Window closing for aliens with Florida criminal convictions to move to withdraw pleas that could leave them vulnerable to adverse immigration actions
Author: Tomislav D. Golik
Attorney, Leimbach & Sharma
Under the Immigration and Naturalization Act (INA) convictions for certain categories of crimes carry with them the risk that the alien defendant may face removal proceedings or inadmissibility to re-enter the United States. Under U.S. law, “convictions” are defined to include pleas of guilty or nolo contendere (no contest). Even criminal offenses which have been pardoned or expunged are still considered convictions for immigration purposes.
Until 2006, the Florida Supreme Court held that an alien who was actually threatened with deportation as a result of a plea of guilty or no contest had two years to move to set aside their plea. Further, that two year period did not begin to run until the alien first learned, or should have had knowledge of, the threat of deportation based on the plea.
That changed on October 26, 2006, when the Florida Supreme Court ruled in State v. Green that the two year limitations period starts to run from the date the judgment and sentence become final. In the interests of fairness, however, the court further ruled that the Green decision would not apply retroactively. Any alien whose criminal case was finalized prior to October 26, 2006, still had the two year period to file for post conviction relief from their plea. That window closes on October 26, 2008.

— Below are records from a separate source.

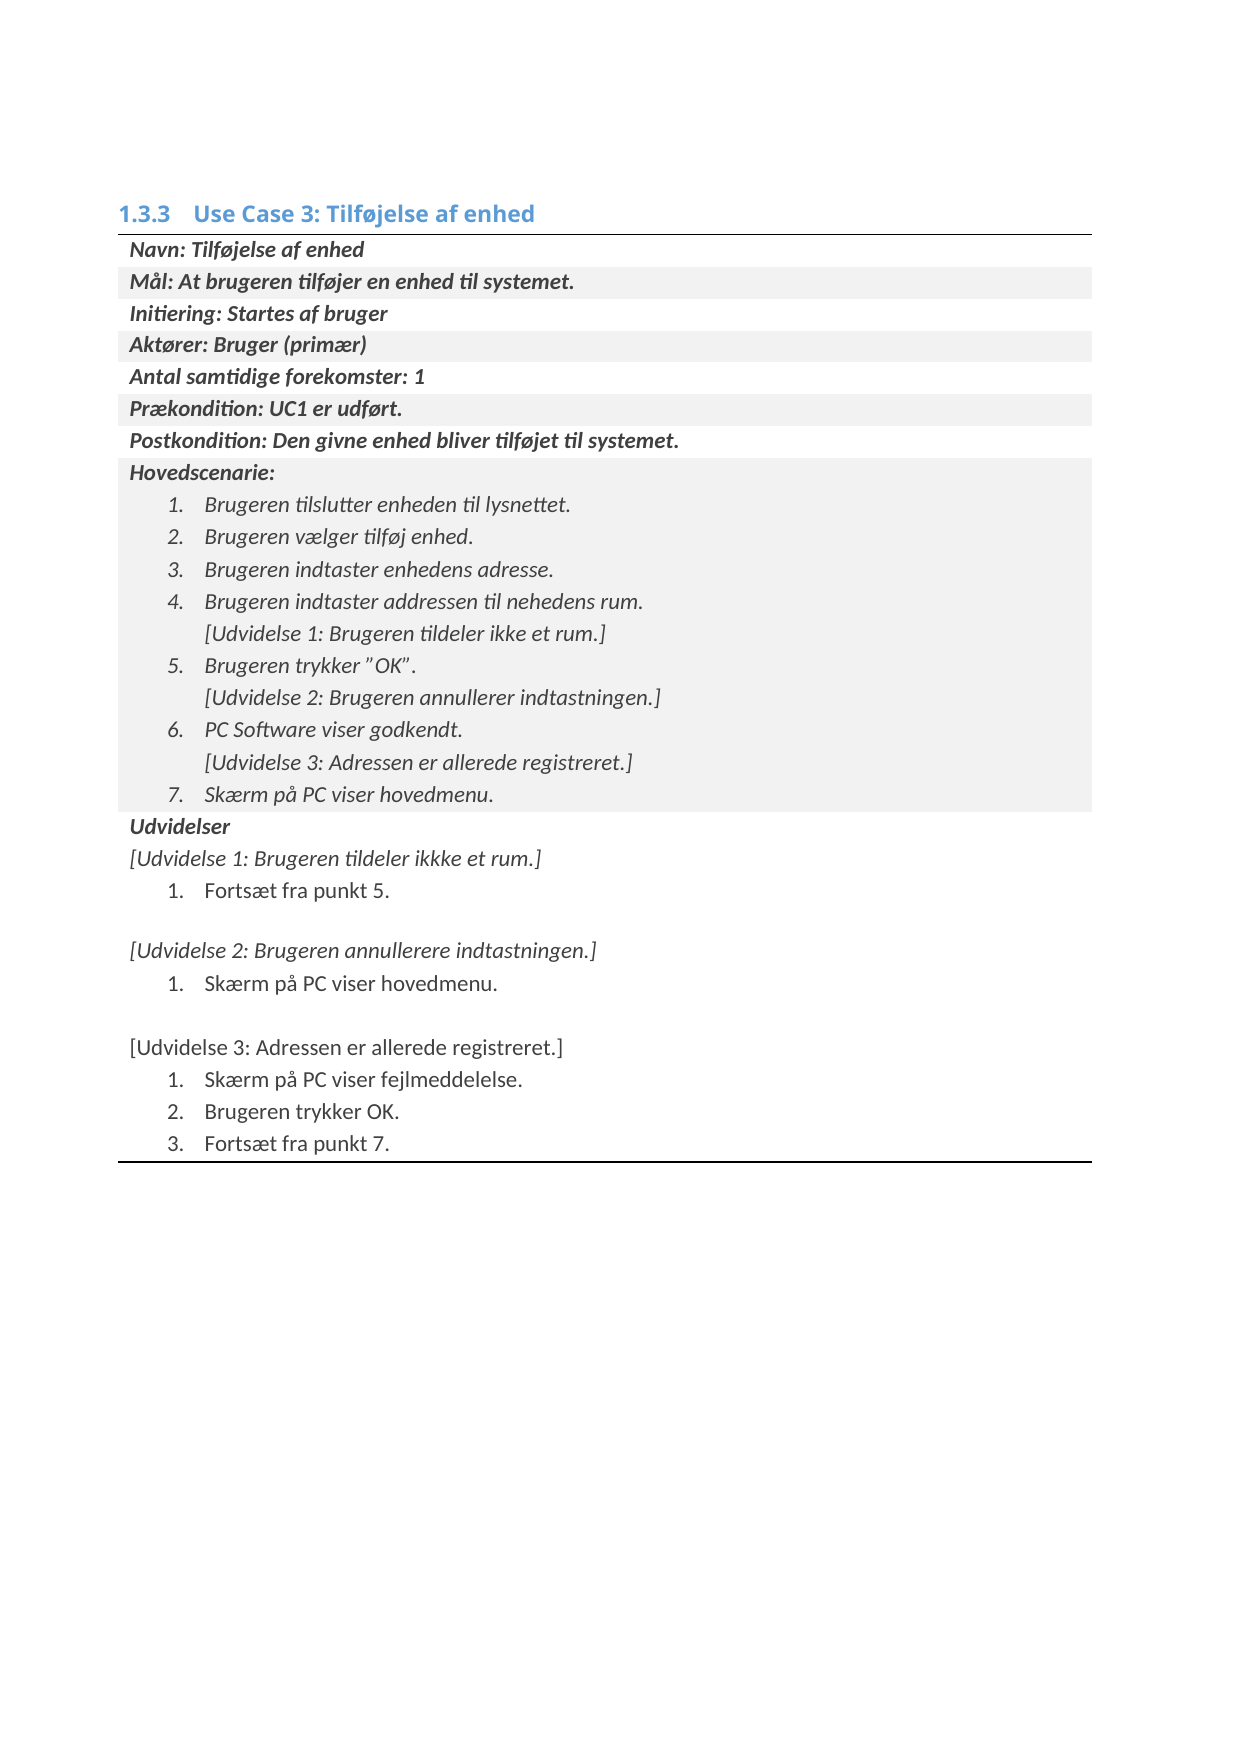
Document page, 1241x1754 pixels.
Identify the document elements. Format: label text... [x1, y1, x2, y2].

table_cell Hovedscenarie: Brugeren tilslutter enheden til lysnettet. Brugeren vælger tilføj enhed. Brugeren indtaster enhedens adresse. Brugeren indtaster addressen til nehedens rum. [Udvidelse 1: Brugeren tildeler ikke et rum.] Brugeren trykker ”OK”. [Udvidelse 2: Brugeren annullerer indtastningen.] PC Software viser godkendt. [Udvidelse 3: Adressen er allerede registreret.] Skærm på PC viser hovedmenu. [118, 458, 1092, 812]
table_cell Postkondition: Den givne enhed bliver tilføjet til systemet. [118, 426, 1092, 458]
table_cell Antal samtidige forekomster: 1 [118, 363, 1092, 394]
table_cell Mål: At brugeren tilføjer en enhed til systemet. [118, 267, 1092, 299]
table_cell Prækondition: UC1 er udført. [118, 394, 1092, 426]
table_cell Initiering: Startes af bruger [118, 299, 1092, 331]
subtitle Use Case 3: Tilføjelse af enhed [118, 198, 1122, 229]
table_cell Udvidelser [Udvidelse 1: Brugeren tildeler ikkke et rum.] Fortsæt fra punkt 5. [Udvidelse 2: Brugeren annullerere indtastningen.] Skærm på PC viser hovedmenu. [Udvidelse 3: Adressen er allerede registreret.] Skærm på PC viser fejlmeddelelse. Brugeren trykker OK. Fortsæt fra punkt 7. [118, 812, 1092, 1161]
table_cell Aktører: Bruger (primær) [118, 331, 1092, 362]
table_header Navn: Tilføjelse af enhed [118, 235, 1092, 267]
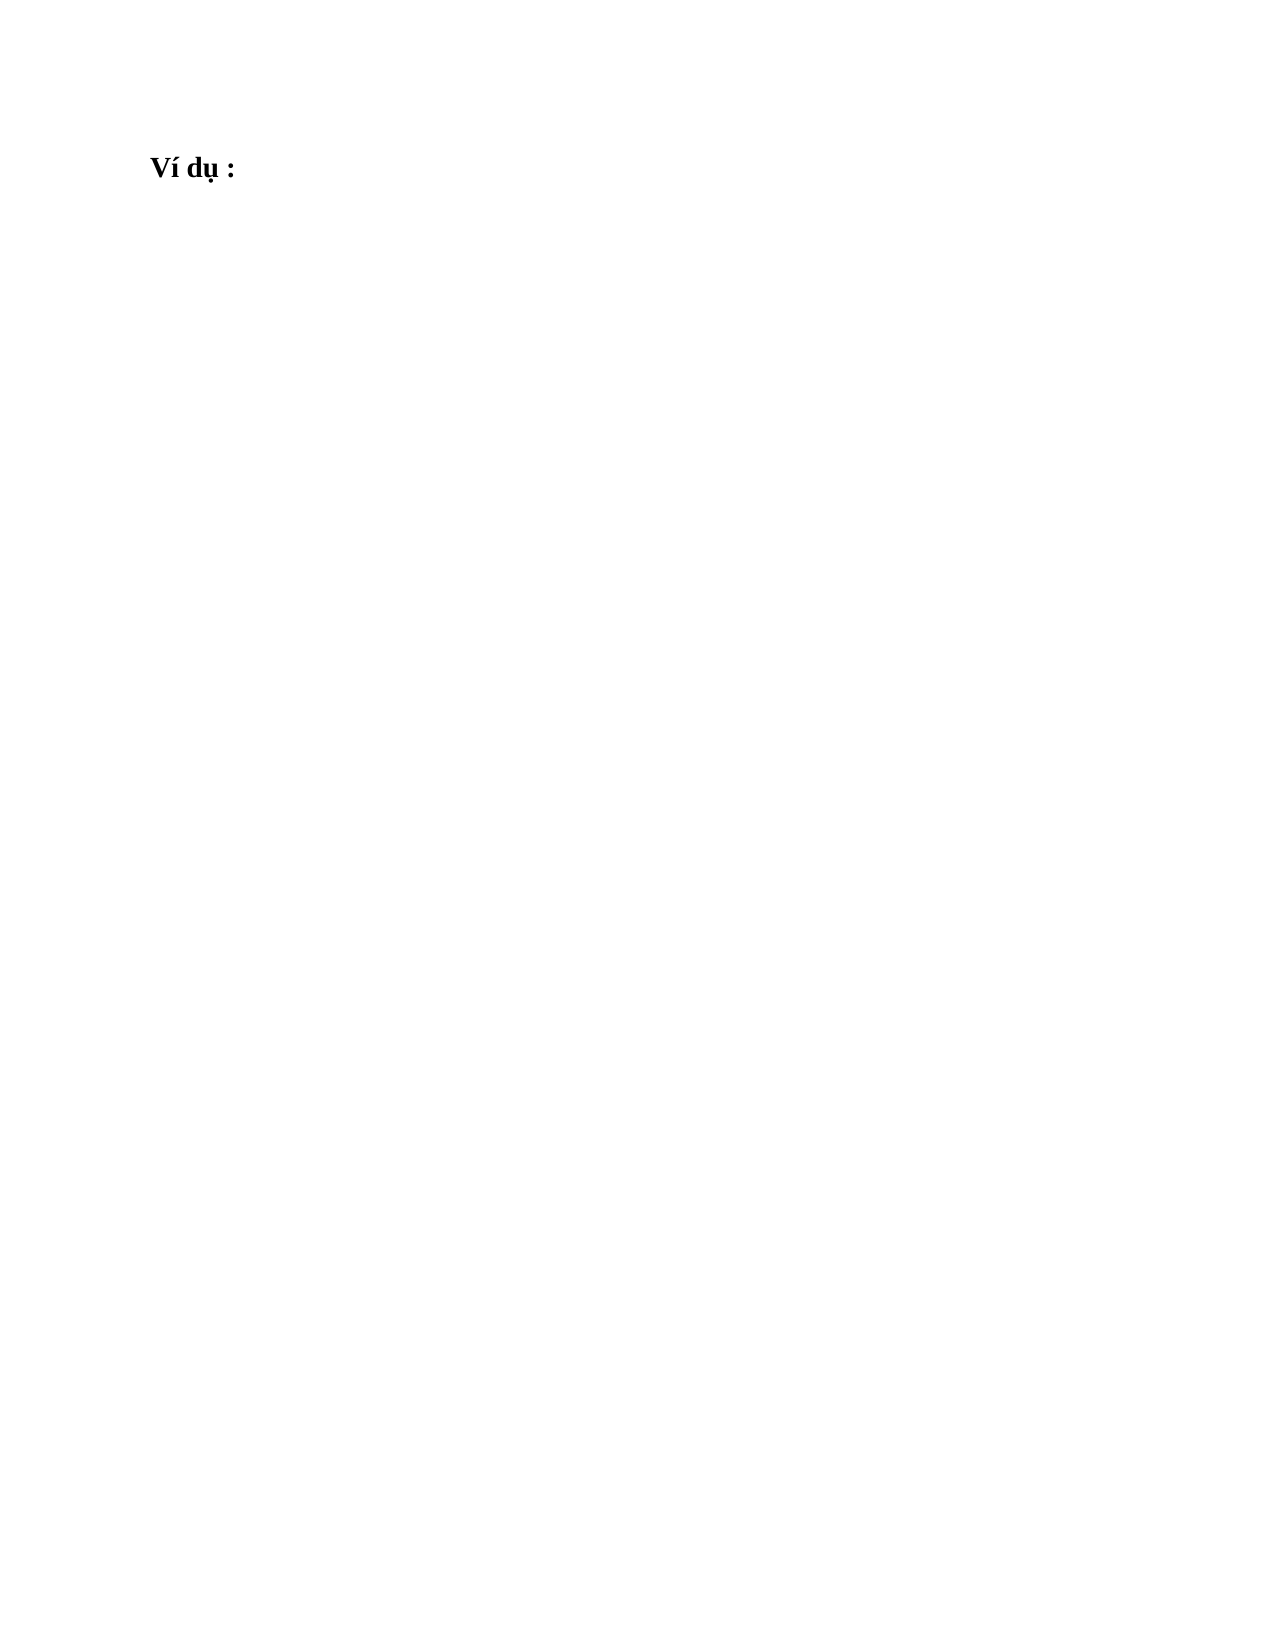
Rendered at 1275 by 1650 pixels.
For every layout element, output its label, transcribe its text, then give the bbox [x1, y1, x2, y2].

If you are an alien who entered a plea of guilty or no contest to a crime in the State of Florida, you should contact an attorney immediately to see if your plea could subject you to deportation proceedings. This is especially true of those who entered pleas to felonies, but there are many criminal offenses classified as misdemeanors that could also serve as grounds for removal of a resident alien or visa holder. It is not always clear from the language of the INA which crimes could subject an alien to deportation. Consult an attorney that understands grounds for deportation and inadmissibility to make sure you understand the consequences of your criminal plea.
Even if you no longer reside in Florida, a criminal plea entered there may still subject you to deportation. If you find that your Florida plea can subject you to deportation, you still need to determine whether grounds exist for challenging it. An experienced Florida Criminal Defense Attorney can help determine whether grounds exist for moving to withdraw a plea and how much time remains to do so. Any person fearing they may be affected by a criminal plea in Florida should contact an attorney immediately, as that attorney may need considerable time to do any necessary research and obtain the appropriate records to review a case.